At Home Group Inc., a Texas-based home decor retailer, is preparing to file for Chapter 11 bankruptcy protection in the coming weeks as it grapples with severe liquidity challenges and mounting economic pressures.
The company, owned by private equity firm Hellman & Friedman, operates over 260 stores across 40 U.S. states and has been a prominent player in the home furnishing industry for 46 years.
However, recent financial setbacks, exacerbated by U.S. tariffs and a global trade war, have pushed the retailer toward a court-supervised restructuring.
At Home has faced a significant cash shortage in recent months, with only $17.3 million available under its asset-based lending facility as of May 2025.
The retailer’s financial difficulties became particularly evident when it missed a critical interest payment on May 15, 2025.
Following this default, At Home entered into a forbearance agreement with its lenders on May 23, 2025, which temporarily suspends payment obligations until June 30, 2025.

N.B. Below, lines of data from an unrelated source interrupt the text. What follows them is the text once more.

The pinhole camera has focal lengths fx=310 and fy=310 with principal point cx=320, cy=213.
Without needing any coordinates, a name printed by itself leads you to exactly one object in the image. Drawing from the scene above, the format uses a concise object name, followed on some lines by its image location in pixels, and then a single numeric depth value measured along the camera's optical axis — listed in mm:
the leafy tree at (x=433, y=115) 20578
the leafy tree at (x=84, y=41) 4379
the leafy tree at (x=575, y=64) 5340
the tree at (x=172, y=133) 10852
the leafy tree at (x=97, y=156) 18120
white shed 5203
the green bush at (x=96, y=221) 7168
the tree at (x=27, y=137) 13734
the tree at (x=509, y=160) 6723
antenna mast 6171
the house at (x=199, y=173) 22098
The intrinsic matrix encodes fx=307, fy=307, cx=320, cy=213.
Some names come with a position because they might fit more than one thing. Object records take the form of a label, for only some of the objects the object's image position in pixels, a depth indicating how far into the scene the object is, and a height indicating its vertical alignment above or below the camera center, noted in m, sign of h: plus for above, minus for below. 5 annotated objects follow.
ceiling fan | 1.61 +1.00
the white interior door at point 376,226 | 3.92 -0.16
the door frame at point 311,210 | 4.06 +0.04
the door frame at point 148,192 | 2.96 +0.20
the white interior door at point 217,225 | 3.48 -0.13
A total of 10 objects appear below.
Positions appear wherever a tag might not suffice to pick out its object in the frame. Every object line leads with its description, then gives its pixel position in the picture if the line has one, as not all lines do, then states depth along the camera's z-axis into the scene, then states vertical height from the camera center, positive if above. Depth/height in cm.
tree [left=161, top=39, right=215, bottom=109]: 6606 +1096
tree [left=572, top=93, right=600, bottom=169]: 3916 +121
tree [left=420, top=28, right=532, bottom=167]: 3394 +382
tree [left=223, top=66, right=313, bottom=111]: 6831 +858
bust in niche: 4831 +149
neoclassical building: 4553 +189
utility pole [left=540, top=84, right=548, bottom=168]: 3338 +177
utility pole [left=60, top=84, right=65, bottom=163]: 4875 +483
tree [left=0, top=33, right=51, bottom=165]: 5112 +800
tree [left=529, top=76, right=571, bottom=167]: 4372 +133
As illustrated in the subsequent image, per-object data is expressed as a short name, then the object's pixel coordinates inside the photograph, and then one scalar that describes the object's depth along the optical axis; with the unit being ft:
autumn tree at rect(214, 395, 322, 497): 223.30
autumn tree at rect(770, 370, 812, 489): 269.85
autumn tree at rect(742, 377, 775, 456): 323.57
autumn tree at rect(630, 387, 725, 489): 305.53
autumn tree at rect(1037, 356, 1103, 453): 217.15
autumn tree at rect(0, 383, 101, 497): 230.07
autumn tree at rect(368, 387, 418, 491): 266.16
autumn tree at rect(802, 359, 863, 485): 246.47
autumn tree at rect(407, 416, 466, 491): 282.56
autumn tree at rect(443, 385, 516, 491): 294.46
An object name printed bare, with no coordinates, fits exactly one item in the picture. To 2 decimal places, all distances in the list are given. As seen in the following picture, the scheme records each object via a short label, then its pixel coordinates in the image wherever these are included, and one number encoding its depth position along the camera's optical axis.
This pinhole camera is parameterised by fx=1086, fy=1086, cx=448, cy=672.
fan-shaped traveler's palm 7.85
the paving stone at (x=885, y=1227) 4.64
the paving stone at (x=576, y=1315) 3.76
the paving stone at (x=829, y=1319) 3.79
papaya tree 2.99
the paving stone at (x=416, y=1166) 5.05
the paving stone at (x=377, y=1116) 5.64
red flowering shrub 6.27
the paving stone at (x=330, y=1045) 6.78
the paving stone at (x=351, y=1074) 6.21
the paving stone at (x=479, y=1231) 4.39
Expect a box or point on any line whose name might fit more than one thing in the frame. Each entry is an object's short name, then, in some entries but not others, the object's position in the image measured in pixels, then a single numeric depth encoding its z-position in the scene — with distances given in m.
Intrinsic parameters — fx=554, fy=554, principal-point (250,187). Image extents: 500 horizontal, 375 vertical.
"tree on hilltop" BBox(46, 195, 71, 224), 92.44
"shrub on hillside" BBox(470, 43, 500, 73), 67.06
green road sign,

This agreement provides a brief reprieve as the company works to stabilize its operations and explore restructuring options.
The retailer has been burdened by approximately $2 billion in debt, a challenge it has been attempting to address since early 2025.
According to reports, At Home has been negotiating with landlords and creditors to restructure this debt, with earlier considerations of a plan that could potentially hand control to creditors.
The looming bankruptcy filing is seen as a strategic move to reorganize its debts and operations under court supervision, potentially allowing the company to continue operating while addressing its financial obligations.
A significant factor contributing to At Home’s financial strain is its heavy reliance on overseas suppliers, particularly from China.
U.S. tariffs and ongoing global trade tensions have increased costs, making the company vulnerable to price hikes and supply chain disruptions. In response, At Home began efforts in late 2024 to diversify its supply chain, exploring alternative sourcing options in countries like India.
This shift aims to reduce dependence on Chinese suppliers and mitigate the impact of tariffs, but the transition has yet to alleviate the retailer’s immediate liquidity issues.
Compounding its financial challenges, At Home announced a leadership transition earlier in May 2025, appointing Brad Weston as its new CEO, effective June 3, 2025.
Weston, who previously served as CEO of Party City Holdings Inc., brings experience navigating retail challenges, but his appointment comes at a critical juncture as the company faces an uncertain future.
At Home’s struggles are part of a broader wave of financial distress in the retail sector.
In 2024 and 2025, numerous retailers, including Party City, Joann Inc., and Conn’s Inc., have filed for Chapter 11 bankruptcy or announced significant store closures due to economic pressures such as inflation, rising interest rates, and shifting consumer spending habits.
The home decor and furniture sectors have been particularly hard-hit, with companies like Z Gallerie and Progressive Furniture also facing bankruptcy or closure.
At Home’s potential bankruptcy filing adds to this growing list, highlighting the challenges of operating in a competitive and economically volatile environment.